- _Work task_
What lines of the data below hold "paint"? Show them.

- _Dataset content_
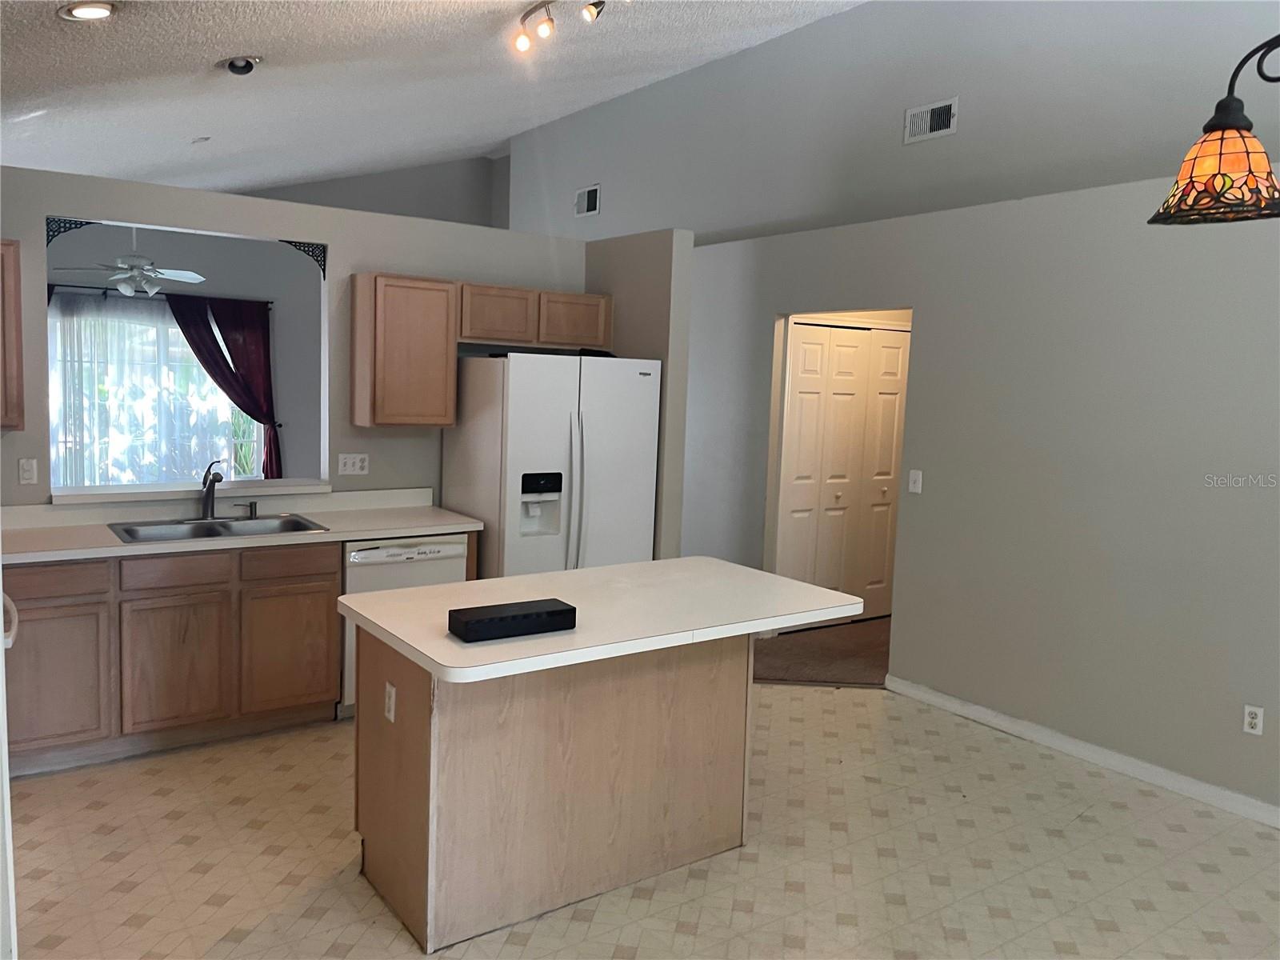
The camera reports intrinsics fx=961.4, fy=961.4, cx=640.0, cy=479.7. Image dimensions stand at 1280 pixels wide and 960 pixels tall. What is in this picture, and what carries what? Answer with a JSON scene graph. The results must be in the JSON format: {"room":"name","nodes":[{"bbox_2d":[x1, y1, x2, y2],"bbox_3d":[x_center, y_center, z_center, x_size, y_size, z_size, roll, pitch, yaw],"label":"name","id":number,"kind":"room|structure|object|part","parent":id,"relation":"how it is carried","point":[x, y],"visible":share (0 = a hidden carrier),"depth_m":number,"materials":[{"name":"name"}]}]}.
{"room":"kitchen","nodes":[
{"label":"kitchen","id":0,"kind":"room"},
{"bbox_2d":[46,221,321,482],"bbox_3d":[-4.033,-0.662,8.150,4.260,2.843,0.179,-2,7,-35],"label":"far room wall","id":1,"kind":"structure","parent":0,"point":[285,431],"depth_m":8.32,"materials":[{"name":"grey paint"}]},
{"bbox_2d":[48,297,264,485],"bbox_3d":[-4.250,-0.665,8.248,1.834,1.625,0.121,-2,7,-35],"label":"window","id":2,"kind":"structure","parent":1,"relation":"in","point":[250,434],"depth_m":8.25,"materials":[{"name":"glass"}]},
{"bbox_2d":[46,284,272,306],"bbox_3d":[-4.289,-1.564,7.994,2.251,0.062,0.129,-2,7,-35],"label":"curtain rod","id":3,"kind":"object","parent":1,"relation":"attached to","point":[70,286],"visible":0.68,"depth_m":8.04,"materials":[{"name":"black metal"}]},
{"bbox_2d":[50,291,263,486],"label":"sheer curtain","id":4,"kind":"object","parent":3,"relation":"hanging from","point":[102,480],"visible":0.47,"depth_m":8.17,"materials":[{"name":"fabric"}]},
{"bbox_2d":[166,292,282,478],"bbox_3d":[-3.588,-0.578,8.336,0.892,1.950,0.111,-2,7,-35],"label":"red curtain","id":5,"kind":"object","parent":3,"relation":"hanging from","point":[231,340],"visible":0.72,"depth_m":8.32,"materials":[{"name":"fabric"}]},
{"bbox_2d":[0,163,617,510],"bbox_3d":[-1.936,-0.173,4.877,3.825,2.467,0.128,-2,7,-35],"label":"kitchen wall","id":6,"kind":"structure","parent":0,"point":[27,431],"depth_m":4.91,"materials":[{"name":"grey paint"}]},
{"bbox_2d":[0,240,24,430],"bbox_3d":[-2.856,-0.592,3.868,0.631,0.771,0.323,-2,7,-35],"label":"upper cabinet","id":7,"kind":"object","parent":6,"relation":"attached to","point":[14,324],"visible":0.99,"depth_m":3.91,"materials":[{"name":"brown wood"}]},
{"bbox_2d":[17,457,37,484],"bbox_3d":[-2.700,-0.033,4.233,0.071,0.115,0.010,-2,7,-35],"label":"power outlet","id":8,"kind":"object","parent":6,"relation":"attached to","point":[27,474],"visible":0.98,"depth_m":4.23,"materials":[{"name":"white plastic"}]},
{"bbox_2d":[44,216,95,246],"bbox_3d":[-2.525,-1.087,4.265,0.174,0.145,0.016,-2,7,-35],"label":"bracket","id":9,"kind":"object","parent":6,"relation":"attached to","point":[81,224],"visible":0.81,"depth_m":4.24,"materials":[{"name":"black metal"}]},
{"bbox_2d":[52,477,330,502],"bbox_3d":[-2.176,0.049,4.703,1.225,0.041,0.292,-2,7,-35],"label":"pass-through ledge","id":10,"kind":"object","parent":6,"relation":"attached to","point":[123,488],"visible":0.84,"depth_m":4.59,"materials":[{"name":"white"}]},
{"bbox_2d":[279,239,328,275],"bbox_3d":[-1.704,-1.116,4.838,0.205,0.171,0.015,-2,7,-35],"label":"bracket","id":11,"kind":"object","parent":6,"relation":"attached to","point":[295,246],"visible":0.91,"depth_m":4.84,"materials":[{"name":"black metal"}]},
{"bbox_2d":[337,452,368,474],"bbox_3d":[-1.499,-0.081,5.026,0.147,0.115,0.011,-2,7,-35],"label":"wall outlet","id":12,"kind":"object","parent":6,"relation":"attached to","point":[358,463],"visible":0.98,"depth_m":5.02,"materials":[{"name":"white plastic"}]},
{"bbox_2d":[351,273,460,427],"bbox_3d":[-1.218,-0.657,4.970,0.464,0.747,0.324,-2,7,-35],"label":"upper cabinet","id":13,"kind":"object","parent":6,"relation":"attached to","point":[441,354],"visible":0.99,"depth_m":4.83,"materials":[{"name":"brown wood"}]},
{"bbox_2d":[457,281,613,350],"bbox_3d":[-0.634,-0.904,5.386,0.954,0.307,0.330,-2,7,-35],"label":"upper cabinet","id":14,"kind":"object","parent":6,"relation":"attached to","point":[597,334],"visible":0.85,"depth_m":5.23,"materials":[{"name":"brown wood"}]},
{"bbox_3d":[-0.783,-0.871,5.174,0.384,0.298,0.234,-2,7,-35],"label":"cabinet door","id":15,"kind":"part","parent":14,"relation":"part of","materials":[{"name":"brown wood"}]},
{"bbox_3d":[-0.391,-0.889,5.420,0.402,0.273,0.198,-2,7,-35],"label":"cabinet door","id":16,"kind":"part","parent":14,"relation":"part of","materials":[{"name":"brown wood"}]},
{"bbox_2d":[238,154,508,228],"bbox_3d":[-3.112,-1.763,9.653,3.718,3.316,0.130,-2,7,-35],"label":"upper back wall","id":17,"kind":"structure","parent":0,"point":[451,192],"depth_m":9.82,"materials":[{"name":"grey paint"}]},
{"bbox_2d":[0,0,863,203],"bbox_3d":[-0.954,-2.275,4.423,5.677,0.911,11.766,-2,7,-35],"label":"ceiling","id":18,"kind":"structure","parent":0,"point":[189,130],"depth_m":5.59,"materials":[{"name":"white paint"}]},
{"bbox_2d":[57,0,116,20],"bbox_3d":[-1.945,-1.656,3.382,0.195,0.052,0.196,-2,7,-35],"label":"recessed light","id":19,"kind":"object","parent":18,"relation":"in","point":[99,12],"visible":0.99,"depth_m":3.37,"materials":[{"name":"white"}]},
{"bbox_2d":[51,226,204,297],"bbox_3d":[-3.613,-1.620,6.844,1.041,0.657,1.041,-2,7,-35],"label":"ceiling fan","id":20,"kind":"object","parent":18,"relation":"hanging from","point":[184,275],"visible":0.97,"depth_m":6.77,"materials":[{"name":"white"}]},
{"bbox_2d":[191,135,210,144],"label":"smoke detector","id":21,"kind":"object","parent":18,"relation":"attached to","point":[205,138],"visible":0.99,"depth_m":6.44,"materials":[{"name":"white"}]},
{"bbox_2d":[219,55,261,74],"bbox_3d":[-1.933,-1.999,4.635,0.188,0.085,0.186,-2,7,-35],"label":"recessed light","id":22,"kind":"object","parent":18,"relation":"in","point":[245,68],"visible":0.99,"depth_m":4.60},
{"bbox_2d":[512,0,608,53],"bbox_3d":[-0.176,-2.075,4.079,0.173,0.258,1.356,-2,7,-35],"label":"track light","id":23,"kind":"object","parent":18,"relation":"attached to","point":[523,44],"visible":0.98,"depth_m":4.41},
{"bbox_2d":[1147,36,1279,225],"bbox_3d":[1.299,-1.086,1.691,0.443,1.232,0.639,-2,7,-35],"label":"pendant lamp","id":24,"kind":"object","parent":18,"relation":"hanging from","point":[1236,122],"visible":0.99,"depth_m":1.81,"materials":[{"name":"orange glass"}]},
{"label":"shade","id":25,"kind":"part","parent":24,"relation":"part of","materials":[{"name":"glass"}]},
{"bbox_2d":[1,680,1279,959],"bbox_3d":[0.278,1.453,2.523,5.603,0.086,7.484,-2,7,-35],"label":"tile floor","id":26,"kind":"structure","parent":0,"point":[1228,856],"depth_m":3.32,"materials":[{"name":"beige tile"}]},
{"bbox_2d":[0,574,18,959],"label":"white appliance","id":27,"kind":"object","parent":26,"relation":"on","point":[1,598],"visible":0.93,"depth_m":1.91,"materials":[{"name":"white"}]},
{"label":"handle","id":28,"kind":"part","parent":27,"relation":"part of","materials":[{"name":"white metal"}]},
{"bbox_2d":[1,540,339,775],"bbox_3d":[-2.217,0.701,4.277,1.477,0.834,0.613,-2,7,-35],"label":"base cabinet","id":29,"kind":"object","parent":26,"relation":"on","point":[335,571],"visible":0.8,"depth_m":4.03,"materials":[{"name":"brown wood"}]},
{"bbox_3d":[-2.395,0.406,3.844,0.411,0.126,0.029,-2,7,-35],"label":"drawer","id":30,"kind":"part","parent":29,"relation":"part of","materials":[{"name":"brown wood"}]},
{"bbox_3d":[-2.381,0.813,3.855,0.404,0.540,0.042,-2,7,-35],"label":"cabinet door","id":31,"kind":"part","parent":29,"relation":"part of","materials":[{"name":"brown wood"}]},
{"bbox_3d":[-1.989,0.806,4.136,0.396,0.543,0.042,-2,7,-35],"label":"cabinet door","id":32,"kind":"part","parent":29,"relation":"part of","materials":[{"name":"brown wood"}]},
{"bbox_3d":[-1.974,0.393,4.102,0.392,0.127,0.032,-2,7,-35],"label":"drawer","id":33,"kind":"part","parent":29,"relation":"part of","materials":[{"name":"brown wood"}]},
{"bbox_2d":[0,487,486,564],"bbox_3d":[-1.971,0.194,4.422,2.445,0.135,0.722,-2,7,-35],"label":"countertop","id":34,"kind":"structure","parent":29,"relation":"on","point":[390,530],"depth_m":4.47,"materials":[{"name":"laminate"}]},
{"bbox_2d":[107,512,332,543],"bbox_3d":[-1.915,0.298,4.383,0.862,0.169,0.515,-2,7,-35],"label":"sink","id":35,"kind":"object","parent":34,"relation":"in","point":[298,522],"visible":0.51,"depth_m":4.44,"materials":[{"name":"silver metal"}]},
{"bbox_2d":[200,460,224,520],"bbox_3d":[-2.003,0.053,4.500,0.147,0.287,0.231,-2,7,-35],"label":"faucet","id":36,"kind":"object","parent":35,"relation":"on","point":[213,482],"visible":1,"depth_m":4.55,"materials":[{"name":"black metal"}]},
{"bbox_2d":[235,500,259,519],"bbox_3d":[-1.906,0.146,4.646,0.107,0.081,0.041,-2,7,-35],"label":"soap dispenser","id":37,"kind":"object","parent":35,"relation":"on","point":[250,506],"visible":0.99,"depth_m":4.64,"materials":[{"name":"metal"}]},
{"bbox_3d":[-1.610,0.789,4.426,0.396,0.523,0.040,-2,7,-35],"label":"cabinet door","id":38,"kind":"part","parent":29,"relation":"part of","materials":[{"name":"brown wood"}]},
{"bbox_3d":[-1.585,0.381,4.384,0.383,0.130,0.030,-2,7,-35],"label":"drawer","id":39,"kind":"part","parent":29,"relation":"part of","materials":[{"name":"brown wood"}]},
{"bbox_2d":[339,536,469,715],"bbox_3d":[-1.275,0.676,4.850,0.612,0.852,0.632,-2,7,-35],"label":"dishwasher","id":40,"kind":"object","parent":26,"relation":"on","point":[441,550],"visible":0.29,"depth_m":4.54,"materials":[{"name":"white metal"}]},
{"bbox_2d":[441,352,658,577],"bbox_3d":[-0.496,0.208,5.267,0.918,1.759,0.817,-2,7,-35],"label":"refrigerator","id":41,"kind":"object","parent":26,"relation":"on","point":[560,418],"visible":0.67,"depth_m":4.93,"materials":[{"name":"white metal"}]},
{"bbox_2d":[356,629,752,954],"bbox_3d":[-0.109,0.884,3.267,1.563,0.893,0.908,-2,7,-35],"label":"kitchen island","id":42,"kind":"object","parent":26,"relation":"on","point":[449,751],"visible":0.77,"depth_m":3.02,"materials":[{"name":"wood"}]},
{"bbox_2d":[384,680,396,722],"bbox_3d":[-0.767,0.678,2.931,0.009,0.113,0.072,-2,7,-35],"label":"island outlet","id":43,"kind":"object","parent":42,"relation":"attached to","point":[390,690],"visible":0.98,"depth_m":2.92,"materials":[{"name":"white plastic"}]},
{"bbox_2d":[334,556,875,682],"bbox_3d":[-0.078,0.417,3.336,1.565,0.043,0.960,-2,7,-35],"label":"island countertop","id":44,"kind":"structure","parent":42,"relation":"on","point":[574,574],"depth_m":3.10,"materials":[{"name":"white laminate"}]},
{"bbox_2d":[448,597,575,642],"bbox_3d":[-0.373,0.409,2.812,0.342,0.068,0.145,-2,7,-35],"label":"black box","id":45,"kind":"object","parent":44,"relation":"on","point":[558,611],"visible":1,"depth_m":2.76,"materials":[{"name":"black plastic"}]},
{"bbox_2d":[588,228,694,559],"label":"partition wall","id":46,"kind":"structure","parent":0,"point":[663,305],"depth_m":5.26,"materials":[{"name":"paint"}]},
{"bbox_2d":[748,615,891,686],"bbox_3d":[1.466,1.086,6.419,2.585,0.106,3.000,-2,7,-35],"label":"carpet floor","id":47,"kind":"structure","parent":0,"point":[862,678],"depth_m":5.84,"materials":[{"name":"brown carpet"}]},
{"bbox_2d":[506,0,1279,249],"bbox_3d":[1.528,-1.448,5.867,0.152,3.604,9.231,-2,7,-35],"label":"upper wall","id":48,"kind":"structure","parent":0,"point":[998,109],"depth_m":5.73,"materials":[{"name":"paint"}]},
{"bbox_2d":[574,183,600,217],"bbox_3d":[-0.456,-2.372,8.175,0.016,0.246,0.354,-2,7,-35],"label":"air vent","id":49,"kind":"object","parent":48,"relation":"attached to","point":[594,208],"visible":0.99,"depth_m":8.17,"materials":[{"name":"white metal"}]},
{"bbox_2d":[903,96,959,143],"bbox_3d":[1.655,-2.049,5.490,0.019,0.196,0.347,-2,7,-35],"label":"air vent","id":50,"kind":"object","parent":48,"relation":"attached to","point":[929,125],"visible":0.99,"depth_m":5.49,"materials":[{"name":"white metal"}]},
{"bbox_2d":[682,172,1279,818],"bbox_3d":[2.030,-0.006,4.434,0.131,2.556,7.159,-2,7,-35],"label":"right wall","id":51,"kind":"structure","parent":0,"point":[1146,310],"depth_m":4.43,"materials":[{"name":"grey paint"}]},
{"bbox_2d":[775,320,910,619],"bbox_3d":[1.445,-0.027,6.612,1.212,2.054,0.088,-2,7,-35],"label":"bifold door","id":52,"kind":"structure","parent":51,"relation":"in","point":[804,345],"depth_m":6.55,"materials":[{"name":"white paint"}]},
{"bbox_2d":[907,469,923,494],"bbox_3d":[1.458,0.008,5.112,0.016,0.118,0.071,-2,7,-35],"label":"light switch","id":53,"kind":"object","parent":51,"relation":"attached to","point":[913,477],"visible":0.98,"depth_m":5.11,"materials":[{"name":"white plastic"}]},
{"bbox_2d":[883,675,1279,829],"bbox_3d":[2.632,1.345,3.465,0.015,0.091,4.497,-2,7,-35],"label":"baseboard","id":54,"kind":"structure","parent":51,"relation":"attached to","point":[1265,808],"depth_m":4.28,"materials":[{"name":"white paint"}]},
{"bbox_2d":[1242,704,1264,735],"bbox_3d":[2.435,0.955,3.821,0.009,0.115,0.071,-2,7,-35],"label":"wall outlet","id":55,"kind":"object","parent":51,"relation":"attached to","point":[1254,722],"visible":0.99,"depth_m":3.82,"materials":[{"name":"white plastic"}]}
]}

- _Response_
{"bbox_2d":[46,221,321,482],"bbox_3d":[-4.033,-0.662,8.150,4.260,2.843,0.179,-2,7,-35],"label":"far room wall","id":1,"kind":"structure","parent":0,"point":[285,431],"depth_m":8.32,"materials":[{"name":"grey paint"}]},
{"bbox_2d":[0,163,617,510],"bbox_3d":[-1.936,-0.173,4.877,3.825,2.467,0.128,-2,7,-35],"label":"kitchen wall","id":6,"kind":"structure","parent":0,"point":[27,431],"depth_m":4.91,"materials":[{"name":"grey paint"}]},
{"bbox_2d":[238,154,508,228],"bbox_3d":[-3.112,-1.763,9.653,3.718,3.316,0.130,-2,7,-35],"label":"upper back wall","id":17,"kind":"structure","parent":0,"point":[451,192],"depth_m":9.82,"materials":[{"name":"grey paint"}]},
{"bbox_2d":[0,0,863,203],"bbox_3d":[-0.954,-2.275,4.423,5.677,0.911,11.766,-2,7,-35],"label":"ceiling","id":18,"kind":"structure","parent":0,"point":[189,130],"depth_m":5.59,"materials":[{"name":"white paint"}]},
{"bbox_2d":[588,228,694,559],"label":"partition wall","id":46,"kind":"structure","parent":0,"point":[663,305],"depth_m":5.26,"materials":[{"name":"paint"}]},
{"bbox_2d":[506,0,1279,249],"bbox_3d":[1.528,-1.448,5.867,0.152,3.604,9.231,-2,7,-35],"label":"upper wall","id":48,"kind":"structure","parent":0,"point":[998,109],"depth_m":5.73,"materials":[{"name":"paint"}]},
{"bbox_2d":[682,172,1279,818],"bbox_3d":[2.030,-0.006,4.434,0.131,2.556,7.159,-2,7,-35],"label":"right wall","id":51,"kind":"structure","parent":0,"point":[1146,310],"depth_m":4.43,"materials":[{"name":"grey paint"}]},
{"bbox_2d":[775,320,910,619],"bbox_3d":[1.445,-0.027,6.612,1.212,2.054,0.088,-2,7,-35],"label":"bifold door","id":52,"kind":"structure","parent":51,"relation":"in","point":[804,345],"depth_m":6.55,"materials":[{"name":"white paint"}]},
{"bbox_2d":[883,675,1279,829],"bbox_3d":[2.632,1.345,3.465,0.015,0.091,4.497,-2,7,-35],"label":"baseboard","id":54,"kind":"structure","parent":51,"relation":"attached to","point":[1265,808],"depth_m":4.28,"materials":[{"name":"white paint"}]},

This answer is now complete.